### EXERCISE PASSAGE
I've been teaching art for 31 years and to middle schoolers for 27 of them. How true that working with students at the middle school level is not for the faint of heart! Never a dull day, it keeps me creative, flexible, energetic, a team player, and ever the optimist. I work in a community that supports the arts, and I have always had a decent budget. I work in a school with a supportive administration. That's why I'm still here. I love to travel the world, and I integrate my experiences into my curricula. I serve as mentor coordinator for my school and as a member of the Leadership Council. And I have my first student intern this fall. Since I am not a "digital native", I have been working hard at educating myself about integrating technology into my classes. I currently teach digital imaging to my 8th graders. I'm looking forward to sharing with this group.

Sandy Cameli's picture
Sandy Cameli
Student Activities Coordinator, Yearbook, Journalism & Advisory

For any middle level educator with a finger on the pulse of current teen literature - will truly appreciate this little ditty!

### RECORDED DATA

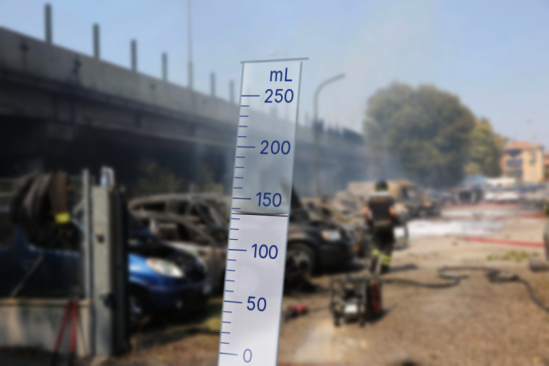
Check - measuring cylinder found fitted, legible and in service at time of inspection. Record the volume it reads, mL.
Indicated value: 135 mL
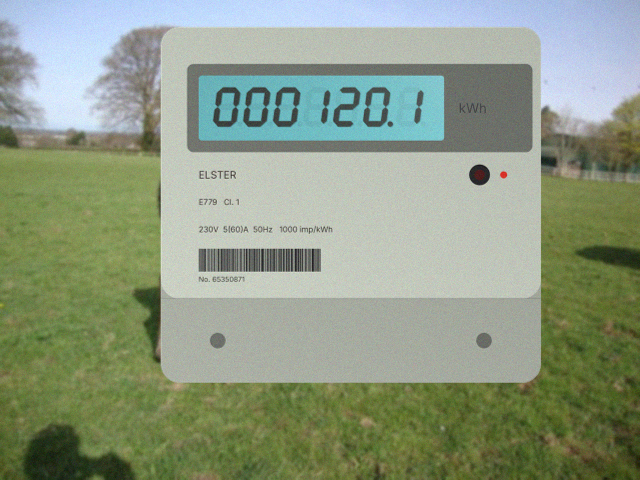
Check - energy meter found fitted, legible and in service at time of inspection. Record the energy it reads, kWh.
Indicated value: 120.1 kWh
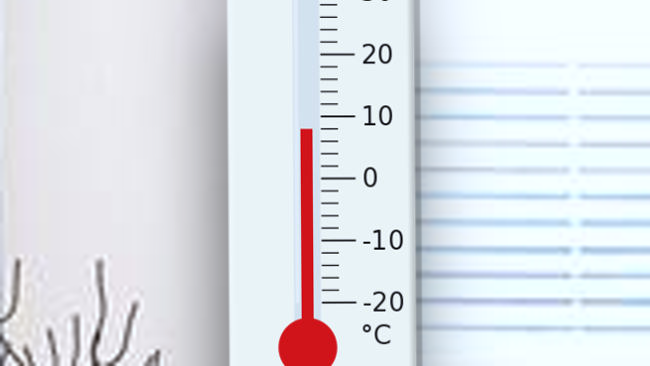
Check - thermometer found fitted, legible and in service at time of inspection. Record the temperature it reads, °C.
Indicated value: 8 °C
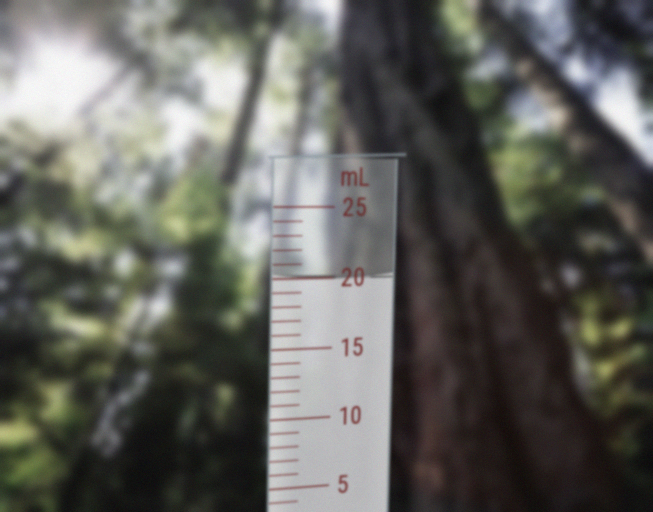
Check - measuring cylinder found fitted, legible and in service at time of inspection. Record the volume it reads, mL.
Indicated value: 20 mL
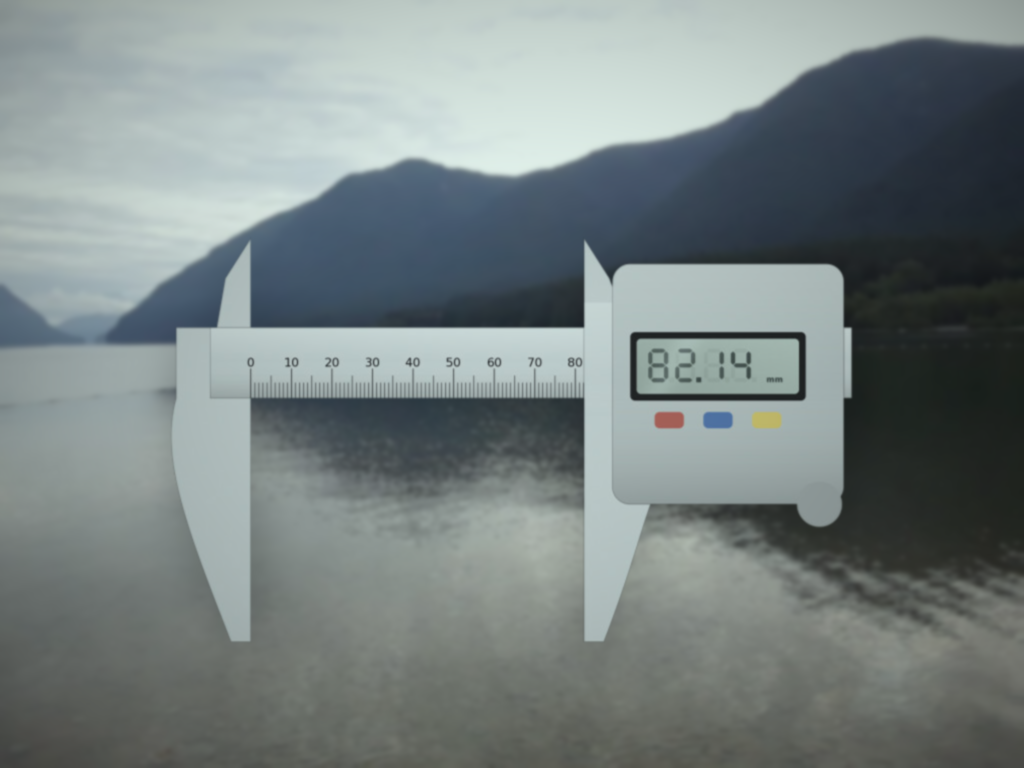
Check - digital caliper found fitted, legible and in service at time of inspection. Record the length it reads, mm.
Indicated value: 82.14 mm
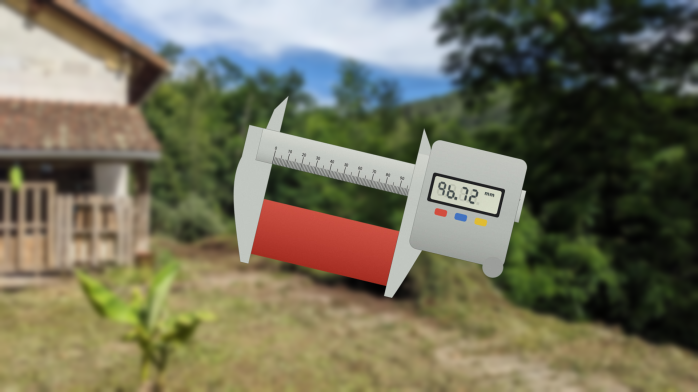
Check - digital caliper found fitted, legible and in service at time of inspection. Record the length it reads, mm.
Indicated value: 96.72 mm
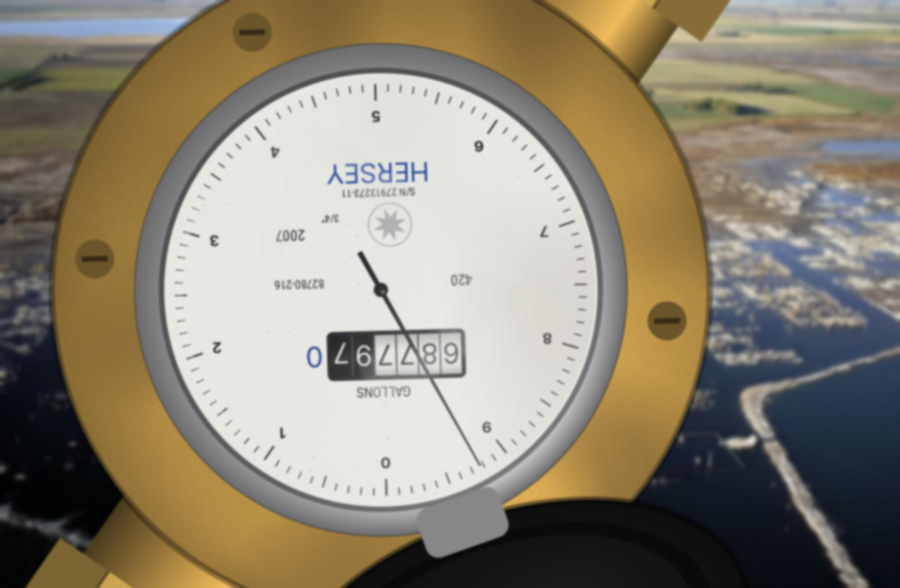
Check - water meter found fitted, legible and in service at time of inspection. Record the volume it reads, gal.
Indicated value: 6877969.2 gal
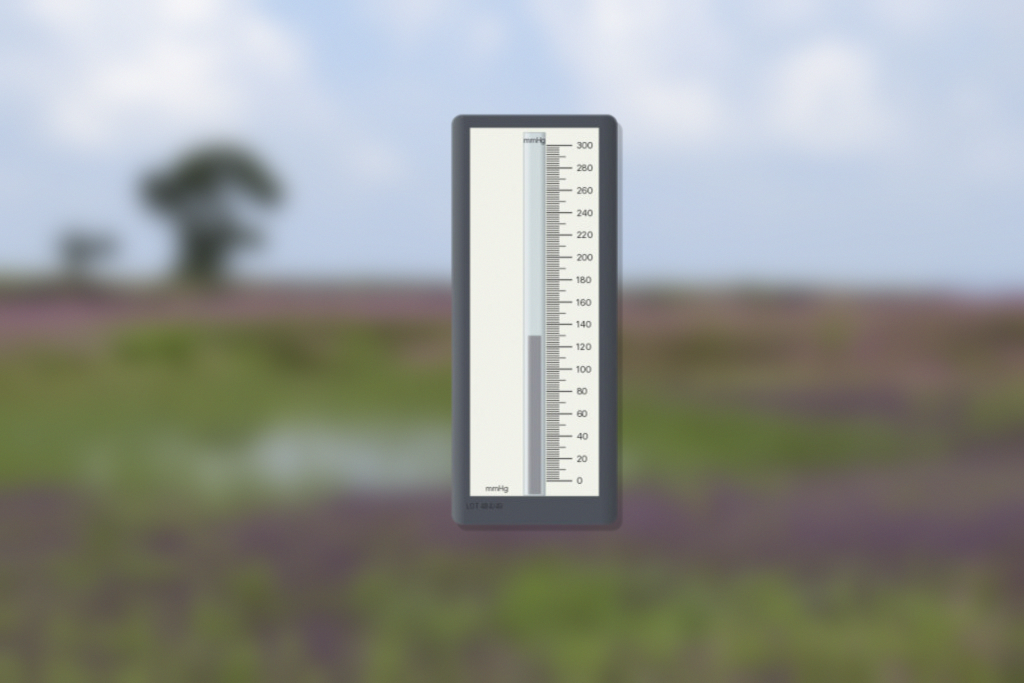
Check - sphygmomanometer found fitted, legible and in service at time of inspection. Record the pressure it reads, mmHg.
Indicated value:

### BRIEF
Translate this sentence from the passage on teaching art into Spanish: "I love to travel the world, and I integrate my experiences into my curricula."

### RESPONSE AREA
Me encanta viajar por el mundo e integro mis experiencias en mis planes de estudio.